Thanks for the reply
I mean, couldn't pandoc do that automatically because I have thousands of links and it not possible to manually save each page.
Thanks
This would require a JavaScript to be included in pandoc, which is not the case. I'm sure you could automate JS execution and HTML downloading with something like selenium.
@SignificantCell2 Parsing dynamically generated content is not a job for a document conversion tool. Pandoc is not a web crawler! There are lots of tools that are crawlers and can be automated to fetch, generate and render dynamic content into static pages — but you need to use a tool designed for that job and use it to same static HTML pages with relevant resources in the right places. Then use Pandoc to convert those.

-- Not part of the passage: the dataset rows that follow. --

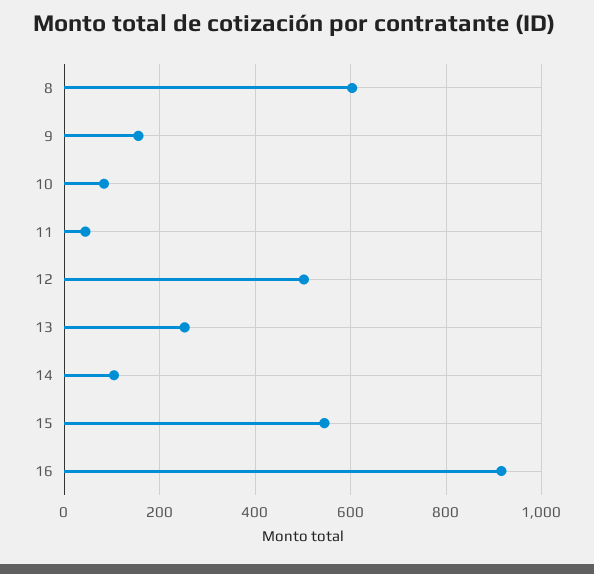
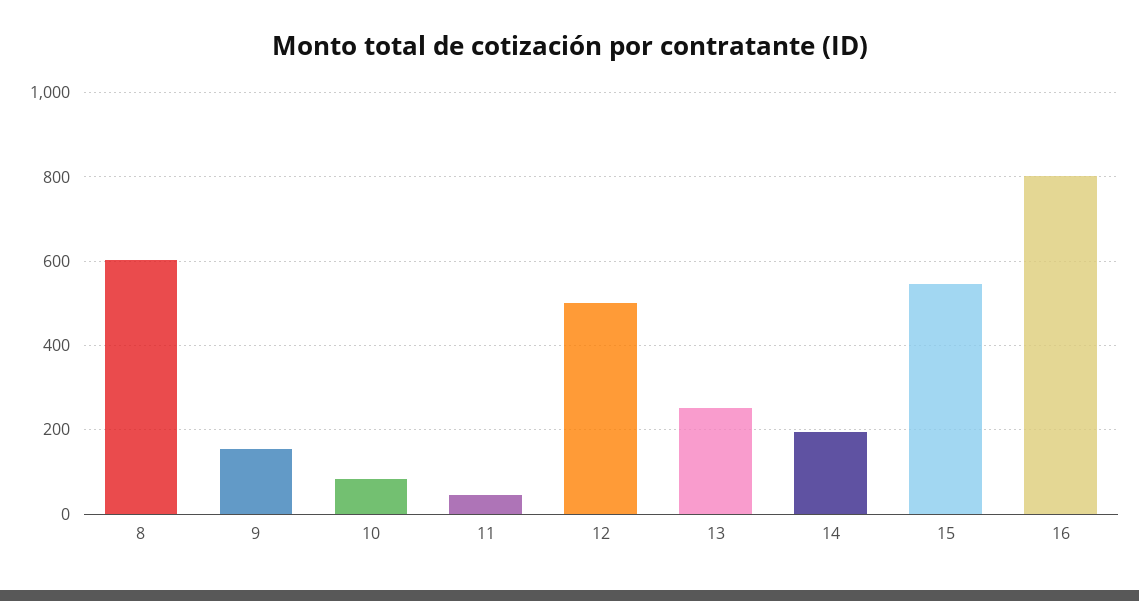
  {
    "8": 600,
    "9": 160,
    "10": 80,
    "11": 40,
    "12": 500,
    "13": 260,
-   "14": 100,
+   "14": 200,
    "15": 540,
-   "16": 920
+   "16": 800
  }

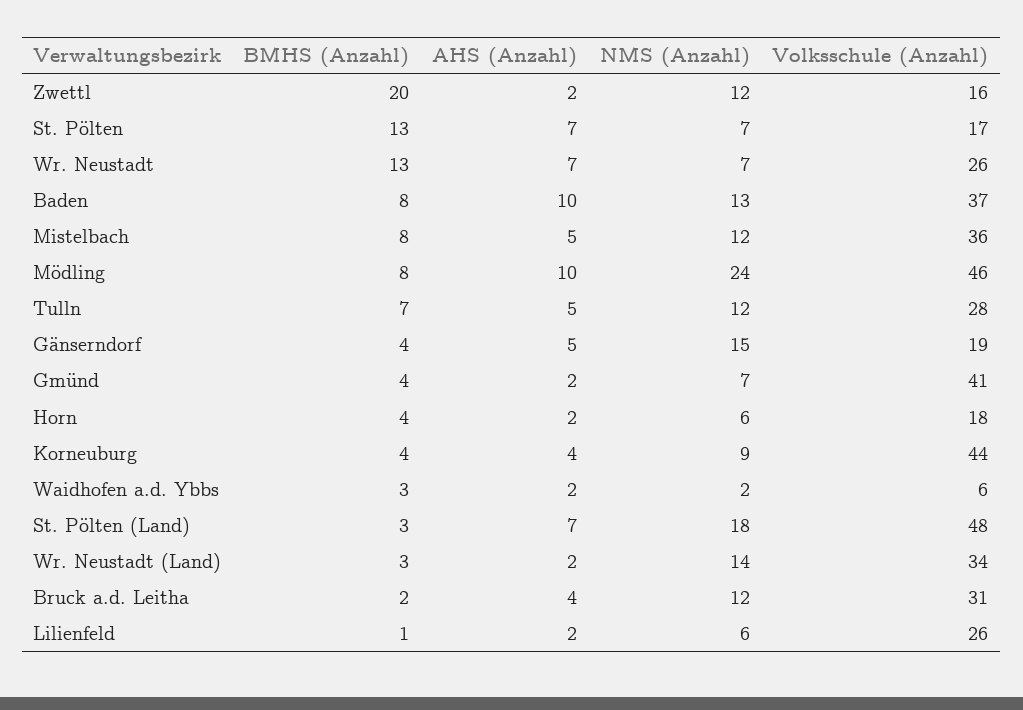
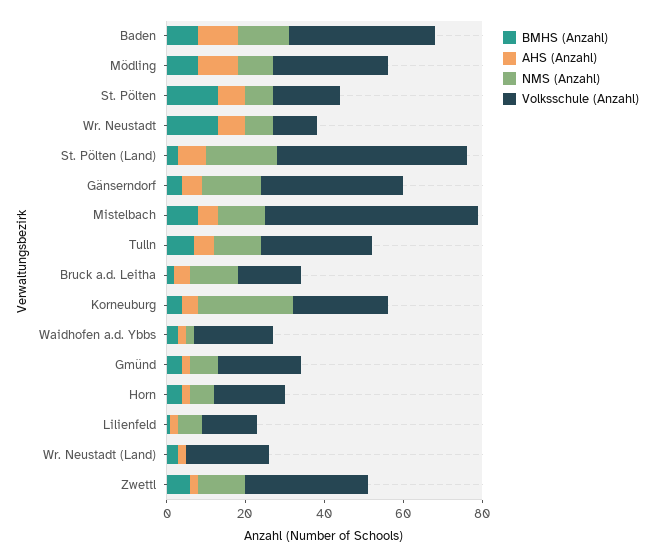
  {
    "BMHS (Anzahl)": {
-     "Zwettl": 20,
+     "Zwettl": 5,
      "St. Pölten": 13,
      "Wr. Neustadt": 13,
      "Baden": 8,
      "Mistelbach": 8,
      "Mödling": 8,
      "Tulln": 7,
      "Gänserndorf": 4,
      "Gmünd": 4,
      "Horn": 4,
      "Korneuburg": 4,
      "Waidhofen a.d. Ybbs": 3,
      "St. Pölten (Land)": 3,
      "Wr. Neustadt (Land)": 3,
      "Bruck a.d. Leitha": 2,
      "Lilienfeld": 1
    },
    "AHS (Anzahl)": {
      "Zwettl": 2,
      "St. Pölten": 7,
      "Wr. Neustadt": 7,
      "Baden": 10,
      "Mistelbach": 5,
      "Mödling": 10,
      "Tulln": 5,
      "Gänserndorf": 5,
      "Gmünd": 2,
      "Horn": 2,
      "Korneuburg": 4,
      "Waidhofen a.d. Ybbs": 2,
      "St. Pölten (Land)": 7,
      "Wr. Neustadt (Land)": 2,
      "Bruck a.d. Leitha": 4,
      "Lilienfeld": 2
    },
    "NMS (Anzahl)": {
      "Zwettl": 12,
      "St. Pölten": 7,
      "Wr. Neustadt": 7,
      "Baden": 13,
      "Mistelbach": 12,
-     "Mödling": 24,
+     "Mödling": 10,
      "Tulln": 12,
      "Gänserndorf": 15,
      "Gmünd": 7,
      "Horn": 6,
-     "Korneuburg": 9,
+     "Korneuburg": 25,
      "Waidhofen a.d. Ybbs": 2,
      "St. Pölten (Land)": 18,
-     "Wr. Neustadt (Land)": 14,
+     "Wr. Neustadt (Land)": 0,
      "Bruck a.d. Leitha": 12,
      "Lilienfeld": 6
    },
    "Volksschule (Anzahl)": {
-     "Zwettl": 16,
+     "Zwettl": 30,
      "St. Pölten": 17,
-     "Wr. Neustadt": 26,
+     "Wr. Neustadt": 10,
      "Baden": 37,
-     "Mistelbach": 36,
+     "Mistelbach": 55,
-     "Mödling": 46,
+     "Mödling": 30,
      "Tulln": 28,
-     "Gänserndorf": 19,
+     "Gänserndorf": 35,
-     "Gmünd": 41,
+     "Gmünd": 20,
      "Horn": 18,
-     "Korneuburg": 44,
+     "Korneuburg": 25,
-     "Waidhofen a.d. Ybbs": 6,
+     "Waidhofen a.d. Ybbs": 20,
      "St. Pölten (Land)": 48,
-     "Wr. Neustadt (Land)": 34,
+     "Wr. Neustadt (Land)": 20,
-     "Bruck a.d. Leitha": 31,
+     "Bruck a.d. Leitha": 15,
-     "Lilienfeld": 26
+     "Lilienfeld": 15
    }
  }

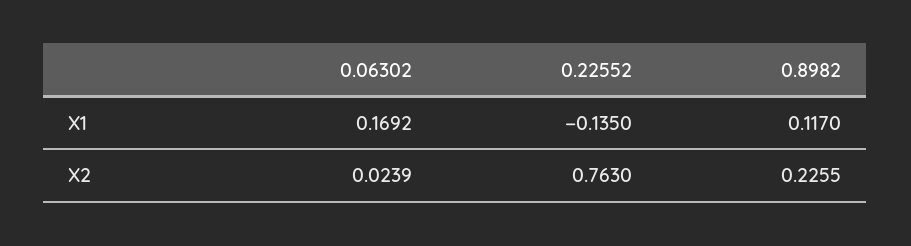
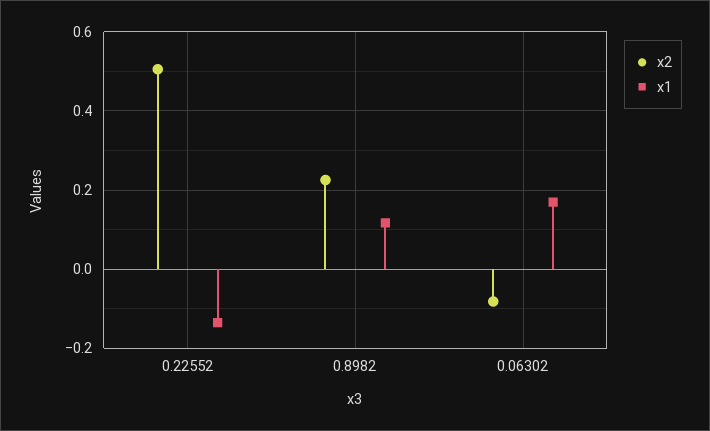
  {
    "X1": {
      "0.06302": 0.1692,
      "0.22552": -0.135,
      "0.8982": 0.117
    },
    "X2": {
-     "0.06302": 0.0239,
+     "0.06302": -0.08,
-     "0.22552": 0.763,
+     "0.22552": 0.5,
      "0.8982": 0.2255
    }
  }

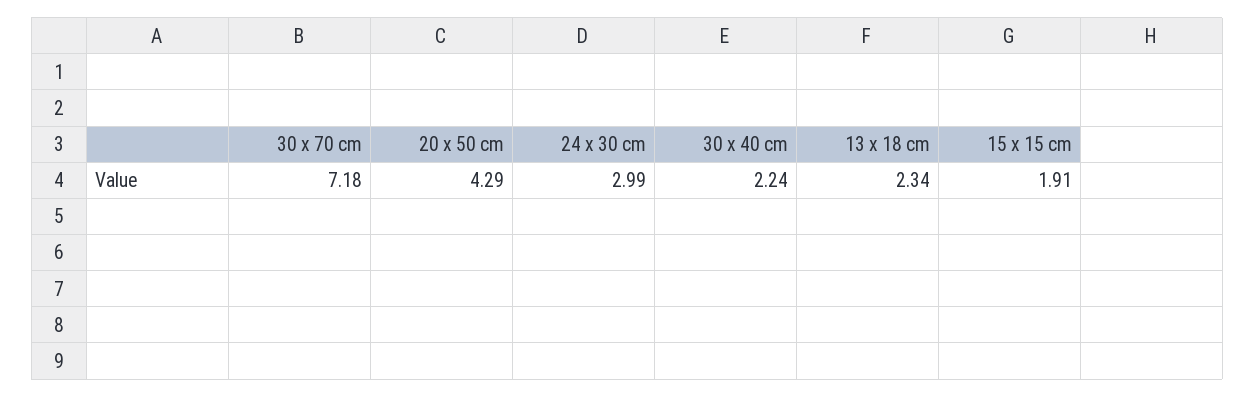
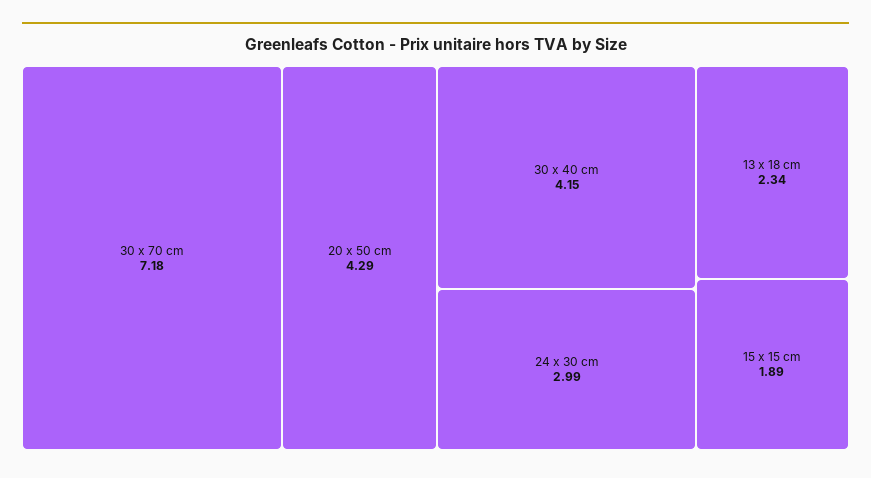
  {
    "30 x 70 cm": 7.18,
    "20 x 50 cm": 4.29,
    "24 x 30 cm": 2.99,
-   "30 x 40 cm": 2.24,
+   "30 x 40 cm": 4.15,
    "13 x 18 cm": 2.34,
-   "15 x 15 cm": 1.91
+   "15 x 15 cm": 1.89
  }

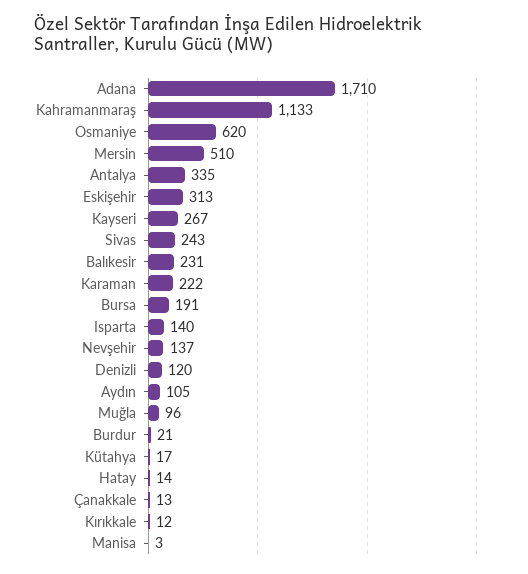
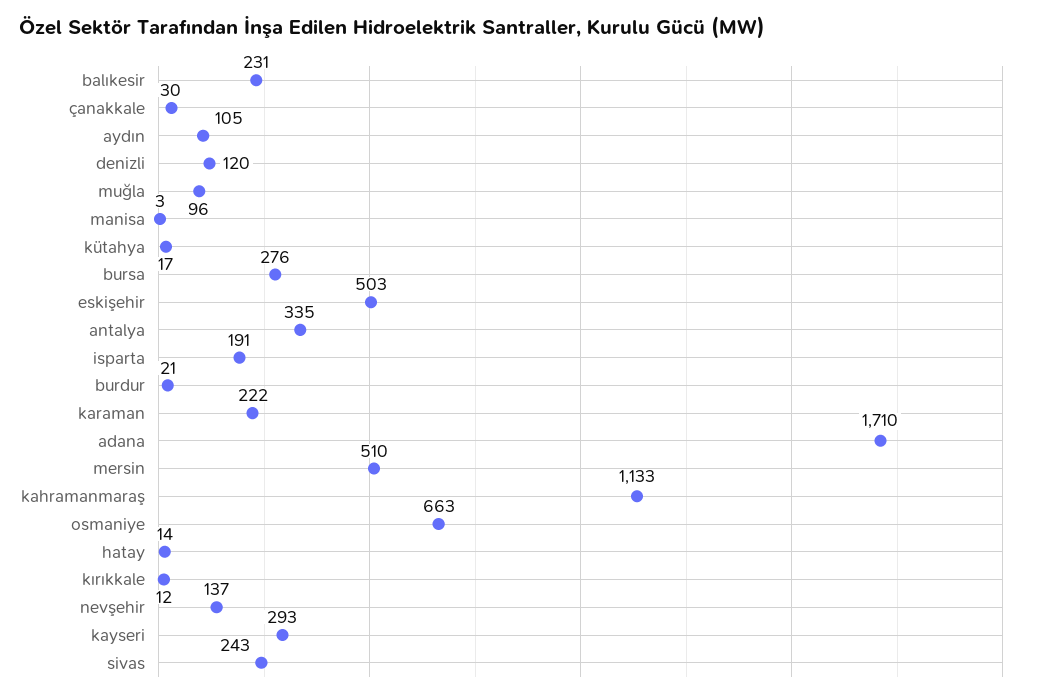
  {
    "Adana": 1710,
    "Kahramanmaraş": 1133,
-   "Osmaniye": 620,
+   "Osmaniye": 663,
    "Mersin": 510,
    "Antalya": 335,
-   "Eskişehir": 313,
+   "Eskişehir": 503,
-   "Kayseri": 267,
+   "Kayseri": 293,
    "Sivas": 243,
    "Balıkesir": 231,
    "Karaman": 222,
-   "Bursa": 191,
+   "Bursa": 276,
-   "Isparta": 140,
+   "Isparta": 191,
    "Nevşehir": 137,
    "Denizli": 120,
    "Aydın": 105,
    "Muğla": 96,
    "Burdur": 21,
    "Kütahya": 17,
    "Hatay": 14,
-   "Çanakkale": 13,
+   "Çanakkale": 30,
    "Kırıkkale": 12,
    "Manisa": 3
  }

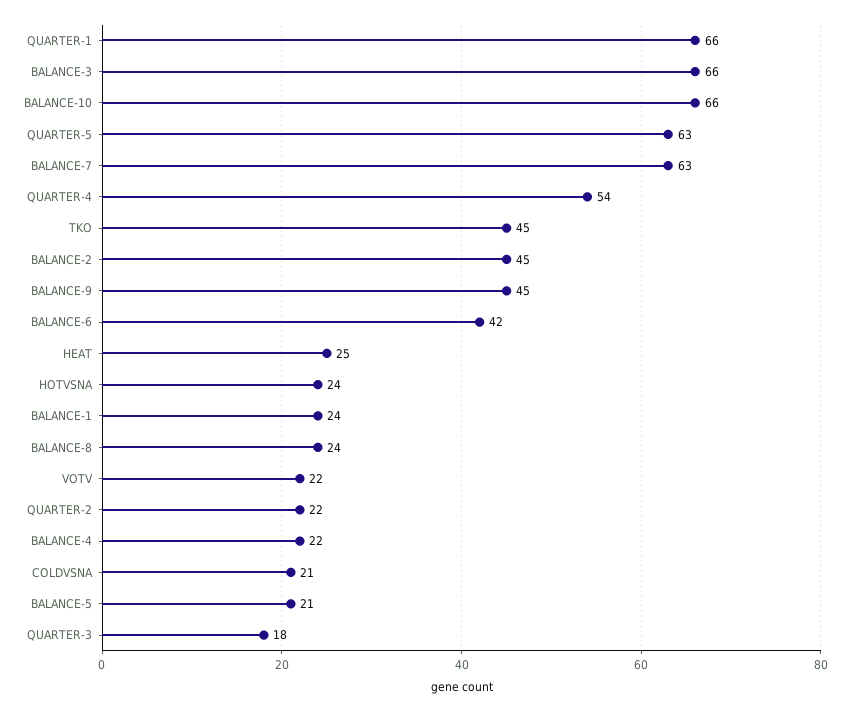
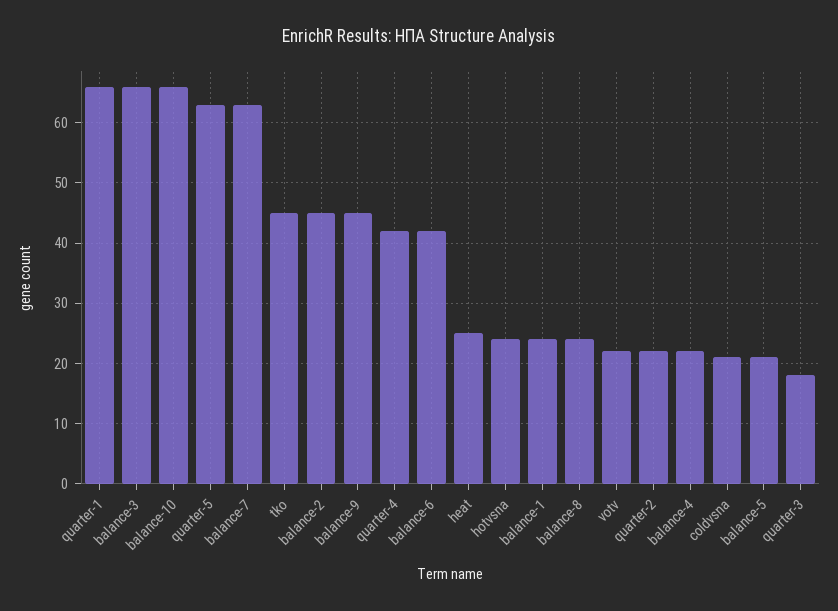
  {
    "QUARTER-1": 66,
    "BALANCE-3": 66,
    "BALANCE-10": 66,
    "QUARTER-5": 63,
    "BALANCE-7": 63,
-   "QUARTER-4": 54,
+   "QUARTER-4": 42,
    "TKO": 45,
    "BALANCE-2": 45,
    "BALANCE-9": 45,
    "BALANCE-6": 42,
    "HEAT": 25,
    "HOTVSNA": 24,
    "BALANCE-1": 24,
    "BALANCE-8": 24,
    "VOTV": 22,
    "QUARTER-2": 22,
    "BALANCE-4": 22,
    "COLDVSNA": 21,
    "BALANCE-5": 21,
    "QUARTER-3": 18
  }

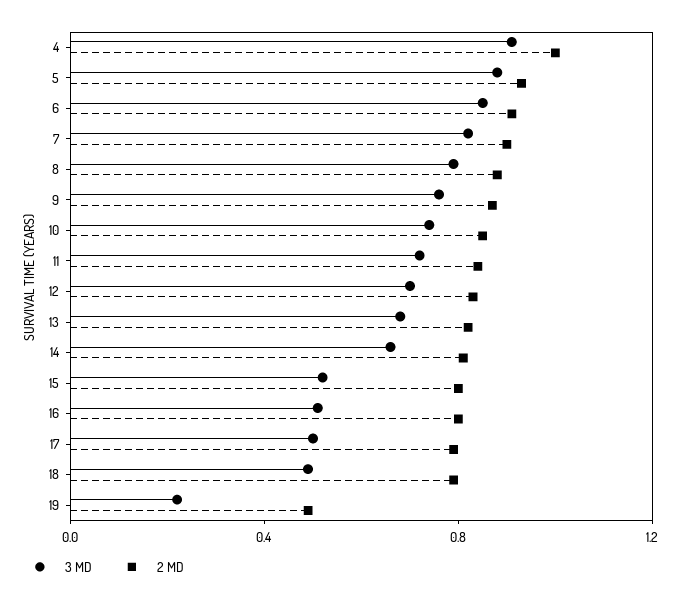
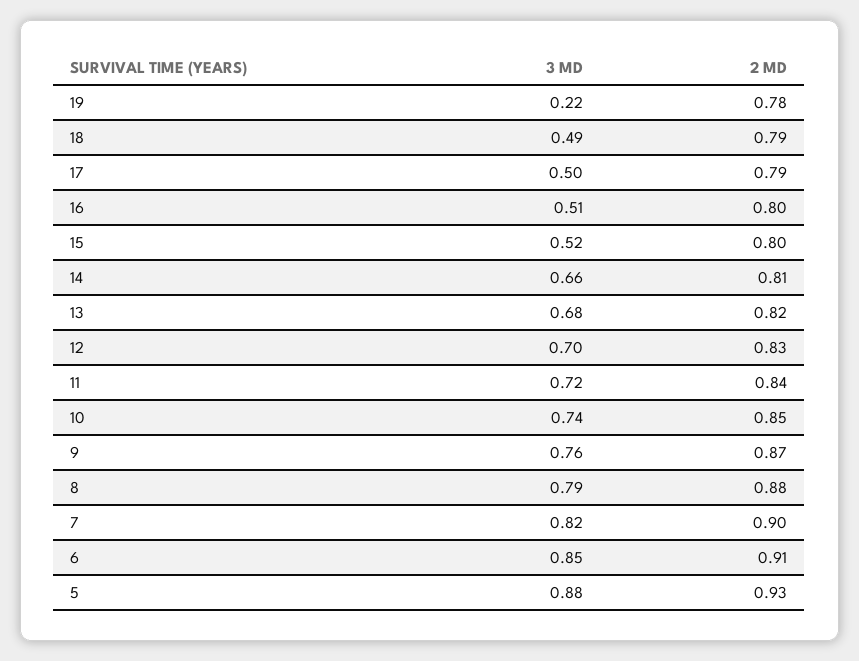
  {
    "3 MD": {
-     "4": 0.9,
      "5": 0.88,
      "6": 0.85,
      "7": 0.82,
      "8": 0.79,
      "9": 0.76,
      "10": 0.74,
      "11": 0.72,
      "12": 0.7,
      "13": 0.68,
      "14": 0.66,
      "15": 0.52,
      "16": 0.51,
      "17": 0.5,
      "18": 0.49,
      "19": 0.22
    },
    "2 MD": {
-     "4": 1,
      "5": 0.93,
      "6": 0.91,
      "7": 0.9,
      "8": 0.88,
      "9": 0.87,
      "10": 0.85,
      "11": 0.84,
      "12": 0.83,
      "13": 0.82,
      "14": 0.81,
      "15": 0.8,
      "16": 0.8,
      "17": 0.79,
      "18": 0.79,
-     "19": 0.5
+     "19": 0.78
    }
  }

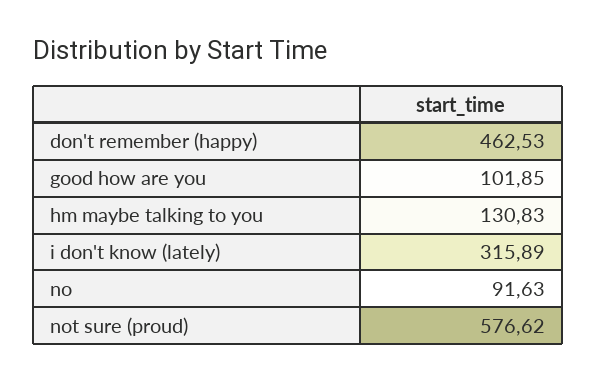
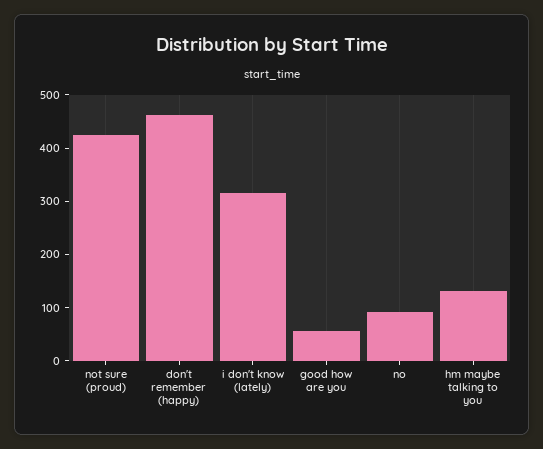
  {
    "don't remember (happy)": 462.53,
-   "good how are you": 101.85,
+   "good how are you": 60,
    "hm maybe talking to you": 130.83,
    "i don't know (lately)": 315.89,
    "no": 91.63,
-   "not sure (proud)": 576.62
+   "not sure (proud)": 420
  }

@alerque : You are right, I could use a browser in headless mode to do that or maybe using selenium package on Python. But I am just perplexed. Lately I started to see your posts everywhere on unix SE and other SE websites, ...etc. I visited your website but found that it no longer exist, I have seen some tweets of you on twitter. And surprisingly, after 2 days you reply to a closed issue of mine on github. Please don't tell me you can read minds remotely 🤔
I don't think you have anything to worry about. Given that I effectively quit participating on SE sites last year in protest over their handling of volunteer moderators yet you are only now bumping into my posts over there I would have to not only read minds but predict the future in order to be the one following you. I don't even know who you are on any of those other platforms. I suspect you've just started wandering into topical areas where I've had ongoing interest for a while.
Most helpful comment
@SignificantCell2 Parsing dynamically generated content is not a job for a document conversion tool. Pandoc is not a web crawler! There are lots of tools that are crawlers and can be automated to fetch, generate and render dynamic content into static pages — but you need to use a tool designed for that job and use it to same static HTML pages with relevant resources in the right places. Then use Pandoc to convert those.